Lessons from a ’90s Halloween

Lessons from a 90s Halloween

I took a drive around the neighborhood this week on my way home from work. It’s the neighborhood I spent most of my childhood in, and it’s still my home today. What started out as a mini joy-ride to enjoy the changing trees turned into a trip down memory lane.

I remember walking alone, up and down my hilly neighborhood to play at my friend’s house. I remember getting stung by a bee as we walked through the woods to get to the pool, two big girls (all of twelve years old) came to my rescue. I remember the giant, neighborhood-wide games of sardines that once led a grumpy old man to call the cops on us kids for hiding in his trash can.
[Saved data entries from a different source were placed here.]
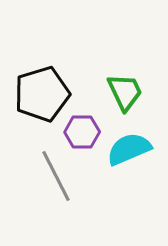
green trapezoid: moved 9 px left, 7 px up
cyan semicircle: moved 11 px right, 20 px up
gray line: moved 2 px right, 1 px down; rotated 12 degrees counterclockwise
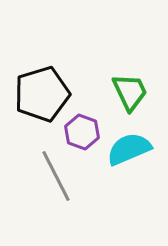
green trapezoid: moved 5 px right
purple hexagon: rotated 20 degrees clockwise
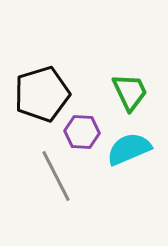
purple hexagon: rotated 16 degrees counterclockwise
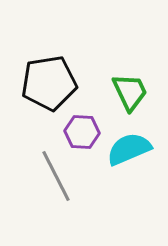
black pentagon: moved 7 px right, 11 px up; rotated 8 degrees clockwise
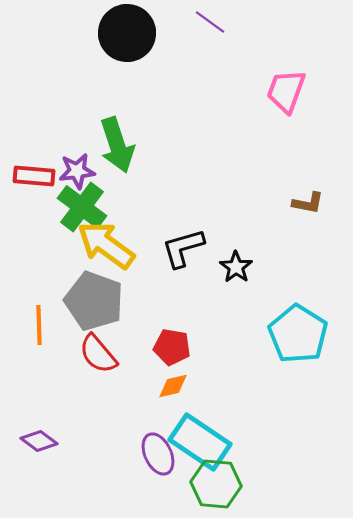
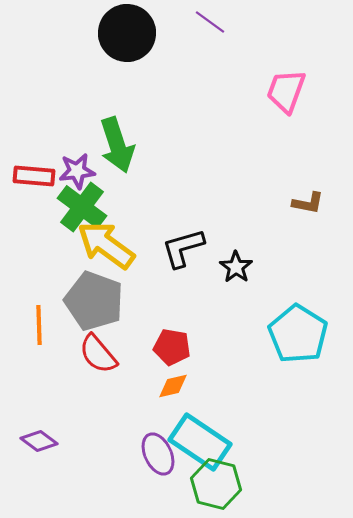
green hexagon: rotated 9 degrees clockwise
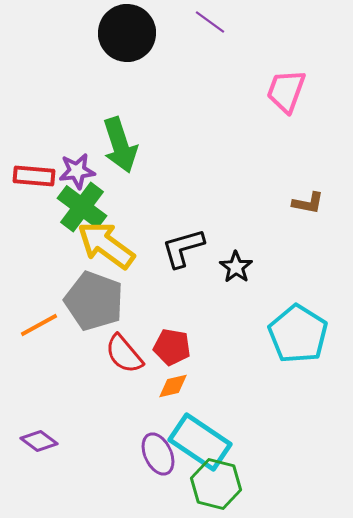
green arrow: moved 3 px right
orange line: rotated 63 degrees clockwise
red semicircle: moved 26 px right
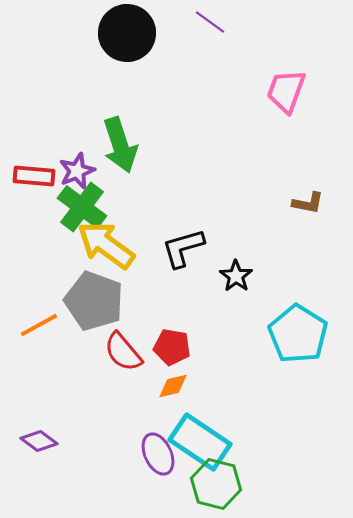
purple star: rotated 15 degrees counterclockwise
black star: moved 9 px down
red semicircle: moved 1 px left, 2 px up
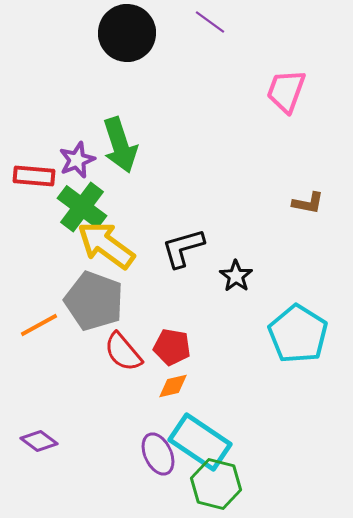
purple star: moved 11 px up
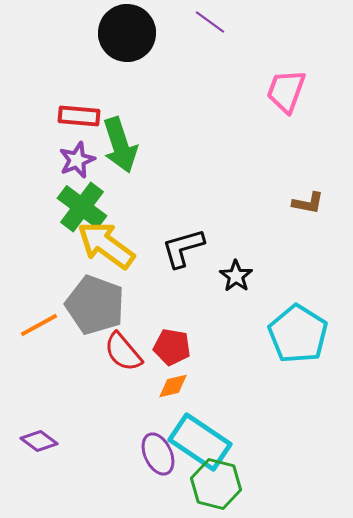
red rectangle: moved 45 px right, 60 px up
gray pentagon: moved 1 px right, 4 px down
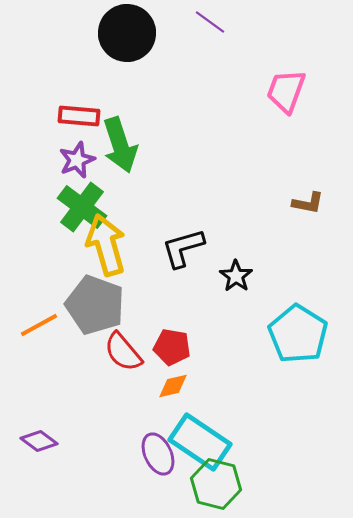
yellow arrow: rotated 38 degrees clockwise
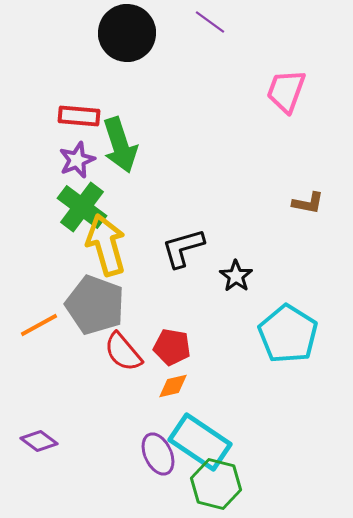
cyan pentagon: moved 10 px left
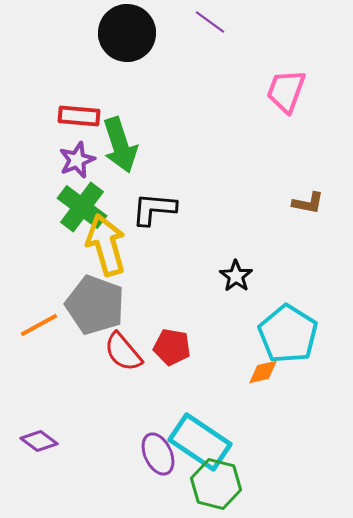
black L-shape: moved 29 px left, 39 px up; rotated 21 degrees clockwise
orange diamond: moved 90 px right, 14 px up
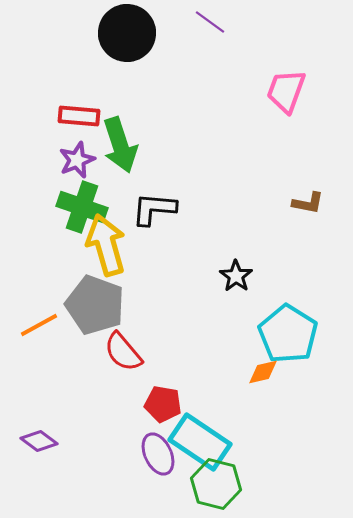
green cross: rotated 18 degrees counterclockwise
red pentagon: moved 9 px left, 57 px down
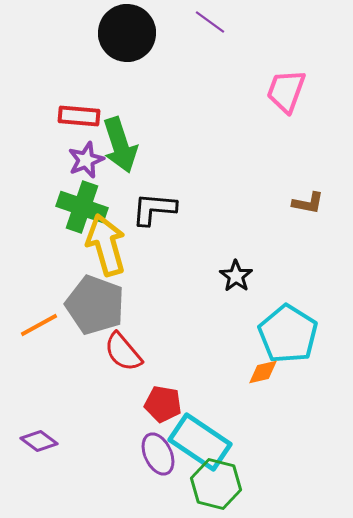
purple star: moved 9 px right
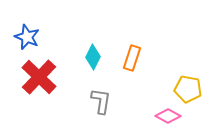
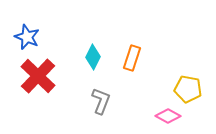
red cross: moved 1 px left, 1 px up
gray L-shape: rotated 12 degrees clockwise
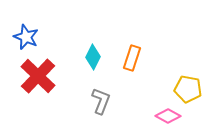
blue star: moved 1 px left
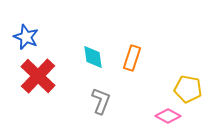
cyan diamond: rotated 35 degrees counterclockwise
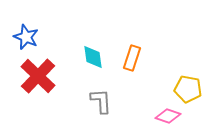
gray L-shape: rotated 24 degrees counterclockwise
pink diamond: rotated 10 degrees counterclockwise
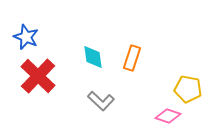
gray L-shape: rotated 136 degrees clockwise
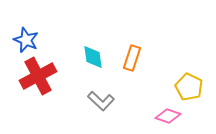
blue star: moved 3 px down
red cross: rotated 18 degrees clockwise
yellow pentagon: moved 1 px right, 2 px up; rotated 16 degrees clockwise
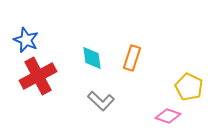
cyan diamond: moved 1 px left, 1 px down
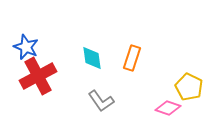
blue star: moved 7 px down
gray L-shape: rotated 12 degrees clockwise
pink diamond: moved 8 px up
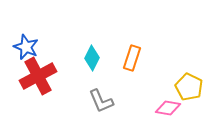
cyan diamond: rotated 35 degrees clockwise
gray L-shape: rotated 12 degrees clockwise
pink diamond: rotated 10 degrees counterclockwise
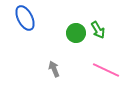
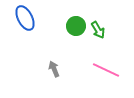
green circle: moved 7 px up
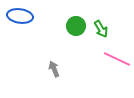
blue ellipse: moved 5 px left, 2 px up; rotated 55 degrees counterclockwise
green arrow: moved 3 px right, 1 px up
pink line: moved 11 px right, 11 px up
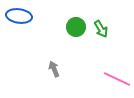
blue ellipse: moved 1 px left
green circle: moved 1 px down
pink line: moved 20 px down
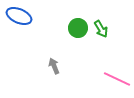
blue ellipse: rotated 15 degrees clockwise
green circle: moved 2 px right, 1 px down
gray arrow: moved 3 px up
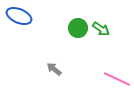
green arrow: rotated 24 degrees counterclockwise
gray arrow: moved 3 px down; rotated 28 degrees counterclockwise
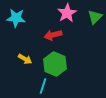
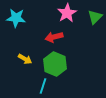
red arrow: moved 1 px right, 2 px down
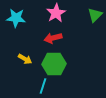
pink star: moved 11 px left
green triangle: moved 2 px up
red arrow: moved 1 px left, 1 px down
green hexagon: moved 1 px left; rotated 25 degrees counterclockwise
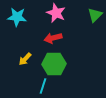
pink star: rotated 18 degrees counterclockwise
cyan star: moved 1 px right, 1 px up
yellow arrow: rotated 104 degrees clockwise
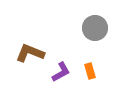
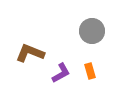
gray circle: moved 3 px left, 3 px down
purple L-shape: moved 1 px down
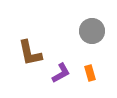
brown L-shape: rotated 124 degrees counterclockwise
orange rectangle: moved 2 px down
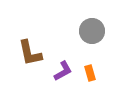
purple L-shape: moved 2 px right, 2 px up
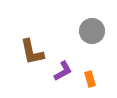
brown L-shape: moved 2 px right, 1 px up
orange rectangle: moved 6 px down
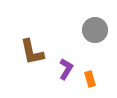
gray circle: moved 3 px right, 1 px up
purple L-shape: moved 3 px right, 2 px up; rotated 30 degrees counterclockwise
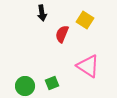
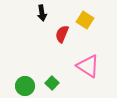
green square: rotated 24 degrees counterclockwise
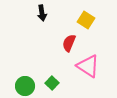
yellow square: moved 1 px right
red semicircle: moved 7 px right, 9 px down
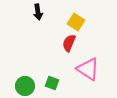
black arrow: moved 4 px left, 1 px up
yellow square: moved 10 px left, 2 px down
pink triangle: moved 3 px down
green square: rotated 24 degrees counterclockwise
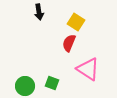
black arrow: moved 1 px right
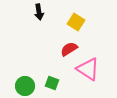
red semicircle: moved 6 px down; rotated 36 degrees clockwise
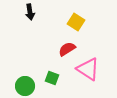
black arrow: moved 9 px left
red semicircle: moved 2 px left
green square: moved 5 px up
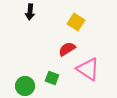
black arrow: rotated 14 degrees clockwise
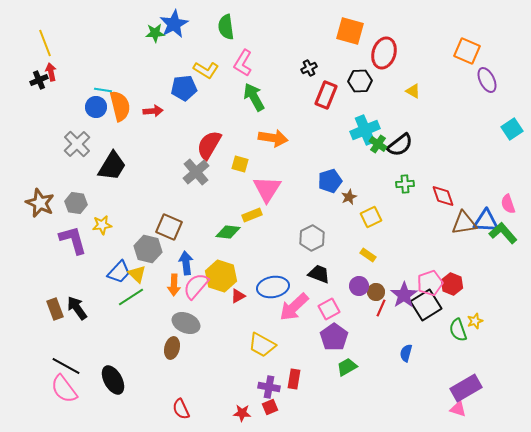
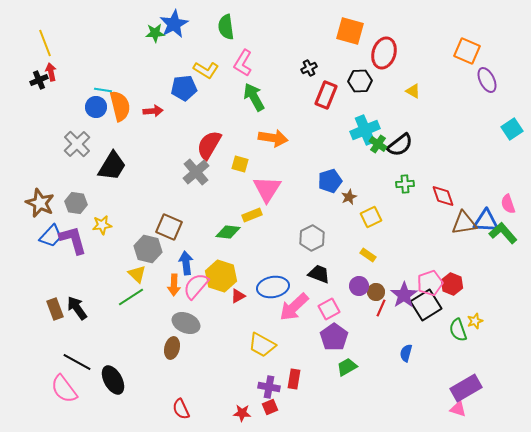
blue trapezoid at (119, 272): moved 68 px left, 36 px up
black line at (66, 366): moved 11 px right, 4 px up
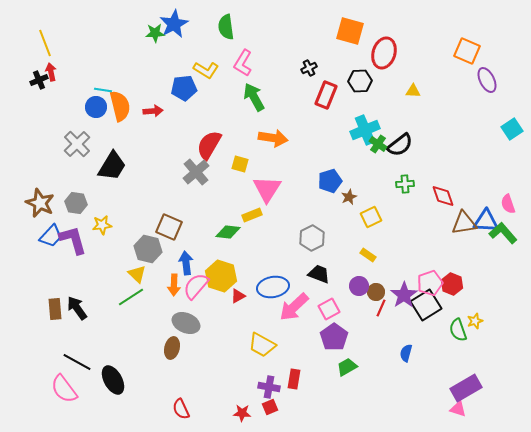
yellow triangle at (413, 91): rotated 28 degrees counterclockwise
brown rectangle at (55, 309): rotated 15 degrees clockwise
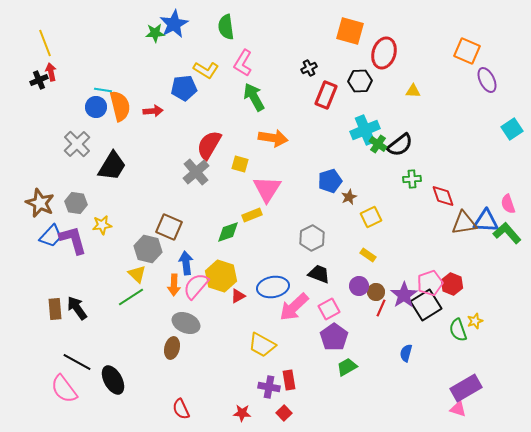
green cross at (405, 184): moved 7 px right, 5 px up
green diamond at (228, 232): rotated 25 degrees counterclockwise
green L-shape at (503, 233): moved 4 px right
red rectangle at (294, 379): moved 5 px left, 1 px down; rotated 18 degrees counterclockwise
red square at (270, 407): moved 14 px right, 6 px down; rotated 21 degrees counterclockwise
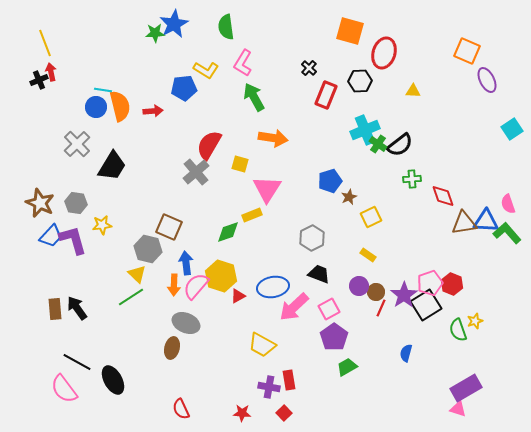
black cross at (309, 68): rotated 21 degrees counterclockwise
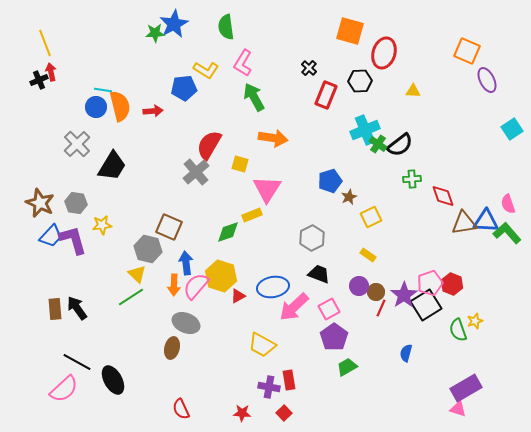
pink semicircle at (64, 389): rotated 96 degrees counterclockwise
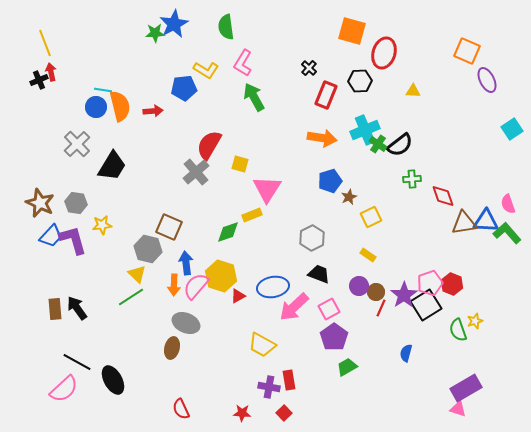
orange square at (350, 31): moved 2 px right
orange arrow at (273, 138): moved 49 px right
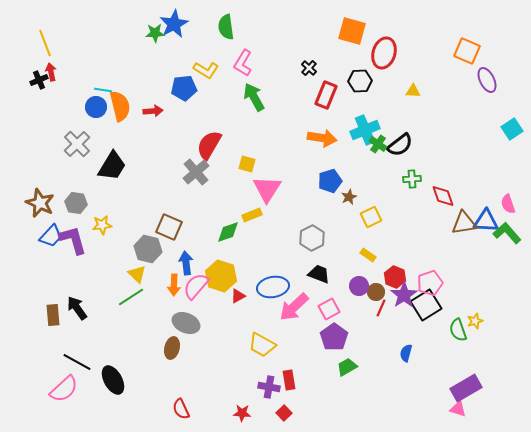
yellow square at (240, 164): moved 7 px right
red hexagon at (452, 284): moved 57 px left, 7 px up
brown rectangle at (55, 309): moved 2 px left, 6 px down
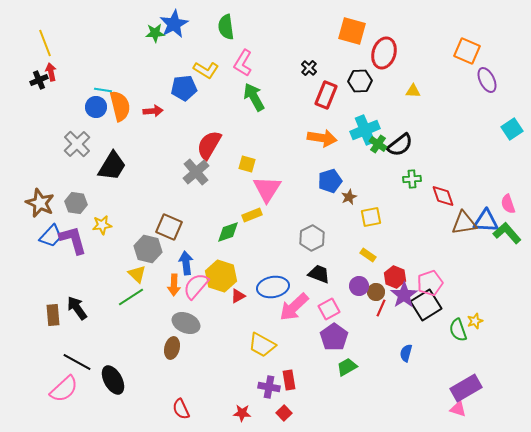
yellow square at (371, 217): rotated 15 degrees clockwise
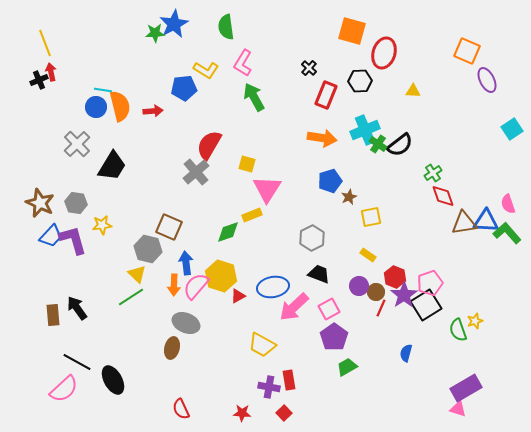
green cross at (412, 179): moved 21 px right, 6 px up; rotated 30 degrees counterclockwise
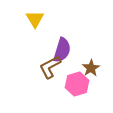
In today’s world, kids walking home from the pool by themselves is seldom seen. In the summer the neighborhood is quiet, no more hoards of children darting in and out of yards playing hide and seek. Last Friday at the elementary school fall festival, I physically led my twins around trunk-or-treat by their piggy tails to make sure I didn’t lose sight of them.

And that was the moment it hit me.

What happened to the Halloween of my ’90s childhood?

90s Halloween

Neighborhood BFF as a luau girl, I was Esmeralda aka the best Disney chick ever.

My favorite neighborhood memories revolve around Halloween. I’d don my first costume of the night and walk a friend’s house to begin our candy-collecting-adventure. We’d meet up with other neighborhood kids, all of us still in elementary school, and trick-or-treat at every house we could. After an hour or so, we’d reconvene in my basement to check out our candy stash and change into a second costume, thanks to the killer costume collection my mother supplied. Then out we went to hit the other half of the neighborhood. When we finished? Slumber party at my house with the obligatory candy swap! We’d eat until we felt sick, then fall asleep and dream about the next year’s Halloween adventures.

Does this even exist anymore? Do you let your 8-12 year old children trick or treat without adult supervision? I rarely see it. I hear my parent friends talk of how they will never do sleepovers. Even at school-led trunk-or-treats, we are so terrified of the world we live in that we drag our kids around by the piggy tails.

We’ve all read the articles about how childhood has changed, about the perceived dangers of the modern world, about how our over protection may actually be harming our kids–yet no one seems to have the answer for how to fix it.

Maybe there are lessons from a ’90s Halloween

In the ’90s, our parents trusted our neighbors. They got to know each other. I’m embarrassed to say that as an adult, I haven’t formed any friendships with other parents in the neighborhood. Yes, I have mom friends, but none of them in the area I spend most of my time–the neighborhood.

When I hear people say “we don’t do sleepovers,” I understand. I am afraid too. But I think back on those childhood memories of sleepovers, knock-on-your-door playdates, and I realize how much our children are missing.

I don’t need to encourage you to protect your child; as parents it tends to be our #1 goal. Instead I encourage you to let go of your fears. There are 7.4 billion people in this world and guess what, most of them are good. If you don’t believe me, try getting to know some of your neighbors. Go to the neighborhood fall festival, deliver homemade cookies to everyone on your block, go to that persistent lady’s crazy leggings party. If your child is invited to a sleepover and you don’t feel comfortable with them attending, why not invite the family over for dinner and get to know them?

Teach your children what they need to know about being safe, be a safe space for them to have open conversations with you without feeling fear, then get to know your neighbors and the parents of your child’s friends. Take a deep breath, and let your kids live like we did. Let them have those awesome memories of playing flashlight tag in the neighborhood and having sleepover parties.

My daughters are only 5-years-old, too young to go trick-or-treating solo even by ’90s standards. But this year, I’m letting go of the pig-tails. I will hang back and let them do what they do best–be kids! I will let them run from house to house, knock on the door, and take candy from a stranger–because they aren’t a stranger. They are a neighbor.